La Stampa, 17 ottobre 2014
Zuppe, teiere e niente numero 4. Così Milano diventa “orientale”
«Asiatici? Certo che ce ne sono tanti in questi giorni. Ma abbiamo imparato a ospitare tutti quelli che arrivano. Si va a ondate: due settimane fa è stata la volta delle signore arabe, in vacanza shopping per la Festa del sacrificio. Col Natale ortodosso tocca ai russi. E a febbraio ai cinesi che celebrano il loro Capodanno da Prada». Lo smagato maître del Savini in Galleria, accento napoletanissimo e obbligo professionale a stare sul vago, ha l’aria di averne viste tante, e chissà che cosa lo aspetta entro ottobre 2015 quando si metterà fine all’avventura dell’Expo. Eppure le vere prove tecniche di Milano metropoli globale, con grappoli di interpreti italo-cinesi davanti agli alberghi, torme di delegazioni planetarie da intrattenere, esercizio estremo di security fino all’appostamento di cecchini su piazza del Duomo, si sono verificate ieri per il vertice Asem: in una città dal caldo ancora opprimente, con in cielo rapide nuvole turneriane e la direttrice piazza della Repubblica-via Manzoni-Scala-Duomo ultrapresidiata da pubblica sicurezza e vigili urbani.
Lo zar Putin dorme al Westin, e chissà se ha avuto il tempo di approfittare del bagno turco privato e della vascona «seaside», fiore all’occhiello della suite presidenziale: un suo fan, comunque, gli ha reso omaggio con le matrioske in vetrina, ed è il proprietario di una boutique storica di abbigliamento sotto gli archi di piazza Cavour. Il presidente Napolitano e la moglie hanno scelto il Grand Hotel et de Milan dalle cocenti reminiscenze verdiane, Frau Merkel è protetta dalle atmosfere rarefatte del Park Hyatt, che oltre alla vista sulla Galleria ha un ristorante stellato Michelin di nome Vun. Al Principe di Savoia stazionano il Sultano del Brunei, proprietario della catena alberghiera, e la delegazione cinese guidata da Li Keqiang. Strettissimo riserbo su chi sia sceso al Town House, sempre in Galleria, fastoso ma accogliente come una casa privata, ed è poi l’albergo che mette a disposizione di ciascun ospite un maggiordomo. Si sospetta un’abbondante delegazione orientale, la loro specialità. È qui e al Principe di Savoia che hanno inventato infatti il Chinese set-up, cioè le regole per la buona accoglienza di chi viene dall’Est: zuppe e noodles per la prima colazione, bollitori e varietà di tè assortiti in camera, orari elastici per adattarsi al jet lag, e attenti a non sistemare gli ospiti nelle camere che contengono il numero 4, considerato infausto dagli orientali.

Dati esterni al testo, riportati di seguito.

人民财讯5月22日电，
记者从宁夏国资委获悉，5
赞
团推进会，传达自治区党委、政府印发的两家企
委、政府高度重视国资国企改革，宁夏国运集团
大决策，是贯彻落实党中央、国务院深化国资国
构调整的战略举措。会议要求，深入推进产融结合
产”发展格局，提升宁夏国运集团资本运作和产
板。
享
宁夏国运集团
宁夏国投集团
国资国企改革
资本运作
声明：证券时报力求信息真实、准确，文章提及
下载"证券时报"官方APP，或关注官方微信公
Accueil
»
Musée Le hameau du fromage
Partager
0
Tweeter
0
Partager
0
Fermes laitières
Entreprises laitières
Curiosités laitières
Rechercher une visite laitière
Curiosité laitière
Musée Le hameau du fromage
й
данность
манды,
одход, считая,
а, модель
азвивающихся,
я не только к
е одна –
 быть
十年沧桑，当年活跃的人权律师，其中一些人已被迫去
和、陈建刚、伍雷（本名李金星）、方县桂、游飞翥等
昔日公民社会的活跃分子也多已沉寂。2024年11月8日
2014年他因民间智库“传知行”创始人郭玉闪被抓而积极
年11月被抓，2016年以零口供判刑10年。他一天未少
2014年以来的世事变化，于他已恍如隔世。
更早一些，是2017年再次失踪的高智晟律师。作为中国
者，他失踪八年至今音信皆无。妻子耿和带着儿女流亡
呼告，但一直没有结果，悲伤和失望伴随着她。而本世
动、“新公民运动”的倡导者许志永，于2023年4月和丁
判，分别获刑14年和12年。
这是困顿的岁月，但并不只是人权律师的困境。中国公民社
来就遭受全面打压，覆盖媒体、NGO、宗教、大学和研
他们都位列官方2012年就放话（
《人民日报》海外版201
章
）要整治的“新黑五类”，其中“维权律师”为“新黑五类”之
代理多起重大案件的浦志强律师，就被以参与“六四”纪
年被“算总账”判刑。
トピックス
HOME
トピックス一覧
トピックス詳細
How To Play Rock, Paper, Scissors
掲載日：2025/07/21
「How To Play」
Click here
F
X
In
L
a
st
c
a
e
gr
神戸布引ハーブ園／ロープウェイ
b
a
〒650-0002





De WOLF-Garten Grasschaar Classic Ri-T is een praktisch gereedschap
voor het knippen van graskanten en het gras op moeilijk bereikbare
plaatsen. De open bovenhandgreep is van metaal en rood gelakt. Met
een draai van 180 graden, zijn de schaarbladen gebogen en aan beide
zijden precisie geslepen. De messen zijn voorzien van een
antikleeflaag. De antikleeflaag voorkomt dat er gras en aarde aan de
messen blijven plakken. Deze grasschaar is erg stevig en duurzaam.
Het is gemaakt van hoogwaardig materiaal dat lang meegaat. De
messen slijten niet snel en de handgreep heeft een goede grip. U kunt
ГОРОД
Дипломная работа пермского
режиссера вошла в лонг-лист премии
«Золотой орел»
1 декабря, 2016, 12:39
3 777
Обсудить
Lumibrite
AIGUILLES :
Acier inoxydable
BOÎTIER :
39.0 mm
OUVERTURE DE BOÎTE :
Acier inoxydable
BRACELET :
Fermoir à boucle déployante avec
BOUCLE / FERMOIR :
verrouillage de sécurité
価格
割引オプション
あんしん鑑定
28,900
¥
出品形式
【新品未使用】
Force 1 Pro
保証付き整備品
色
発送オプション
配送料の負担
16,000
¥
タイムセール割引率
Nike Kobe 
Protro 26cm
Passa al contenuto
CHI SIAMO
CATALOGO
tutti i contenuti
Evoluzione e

Ma i sudcoreani se ne infischiano e stanno al Four Seasons, il premier kazako all’Armani: chi più chi meno, si son tutti sfrenati negli acquisti tra Montenapo e via Spiga, con una particolare menzione per la first lady malese, moglie del ministro Najib Razak, che ha fatto incetta di stoffe da Emilio Pucci. Dai fratelli Rossetti hanno venduto bene le scarpe stringate e con la suola a carrarmato, da La Perla lingerie di seta a tonnellate. Molti gentiluomini esotici in blu e in fumo di Londra (i famosi sherpa?) si sono presentati da Hermès, Corneliani ed Ermenegildo Zegna, per poi bersi un cafferino da Cova. I cerimoniosi commessi di Gucci e Ferragamo minimizzano per proteggere la privacy dei clienti : «Non abbiamo registrato una punta di affluenza rispetto ai nostri standard», assicurano; ma alla fine ammettono che sì, insomma, di auto con scorta se ne sono viste. E siccome non di solo shopping vive il delegato, c’è chi ha cercato di prenotare all’ultimo momento una serata alla Scala, dov’è in scena «Romeo e Giulietta» con Roberto Bolle: peccato che fosse esauritissimo.
Pochi si sono fatti scappare la liturgica visita al Cenacolo vinciano di Santa Maria delle Grazie, rinforzata per alcuni degli ospiti stranieri da cene ristrette a Palazzo Marino e al Museo della Scienza e della Tecnica. Non al Museo del Novecento, che a molti sarebbe interessato parecchio ma che essendo di fianco a Palazzo Reale è stato chiuso per ragioni di sicurezza. Ci si è consolati con la cena di gala di ieri sera, ed è già ora, oggi, di partire. Dalla pista protetta dell’Ata, debitamente isolata rispetto al centro di Linate.